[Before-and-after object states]
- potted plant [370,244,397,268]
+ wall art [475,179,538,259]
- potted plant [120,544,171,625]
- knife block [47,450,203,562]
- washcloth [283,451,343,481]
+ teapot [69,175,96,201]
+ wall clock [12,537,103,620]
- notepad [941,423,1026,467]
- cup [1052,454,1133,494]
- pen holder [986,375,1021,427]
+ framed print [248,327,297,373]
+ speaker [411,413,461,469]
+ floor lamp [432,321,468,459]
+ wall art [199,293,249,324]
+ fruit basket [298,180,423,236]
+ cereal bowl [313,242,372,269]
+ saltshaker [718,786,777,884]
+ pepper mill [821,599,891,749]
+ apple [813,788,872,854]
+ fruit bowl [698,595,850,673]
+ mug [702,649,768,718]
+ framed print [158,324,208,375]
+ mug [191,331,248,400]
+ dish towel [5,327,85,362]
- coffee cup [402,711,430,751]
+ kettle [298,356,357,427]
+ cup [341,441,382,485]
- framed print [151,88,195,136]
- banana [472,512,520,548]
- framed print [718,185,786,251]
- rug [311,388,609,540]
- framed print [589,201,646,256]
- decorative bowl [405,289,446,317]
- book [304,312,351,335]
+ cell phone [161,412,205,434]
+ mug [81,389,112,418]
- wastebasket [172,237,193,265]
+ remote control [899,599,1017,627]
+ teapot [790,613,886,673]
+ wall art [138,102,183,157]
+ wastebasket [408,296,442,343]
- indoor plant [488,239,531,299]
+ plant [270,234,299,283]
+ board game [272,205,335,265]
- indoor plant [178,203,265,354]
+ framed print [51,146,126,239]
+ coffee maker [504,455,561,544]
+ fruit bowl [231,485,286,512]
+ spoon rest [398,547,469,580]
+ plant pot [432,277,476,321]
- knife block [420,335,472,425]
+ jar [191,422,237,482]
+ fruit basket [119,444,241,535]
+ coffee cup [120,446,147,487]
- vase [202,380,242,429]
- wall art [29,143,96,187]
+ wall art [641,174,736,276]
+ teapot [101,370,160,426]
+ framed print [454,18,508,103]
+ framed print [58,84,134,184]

◆ Required action
The answer must consist of each line from the data that includes the string "potted".

◆ Output of the task
- potted plant [370,244,397,268]
- potted plant [120,544,171,625]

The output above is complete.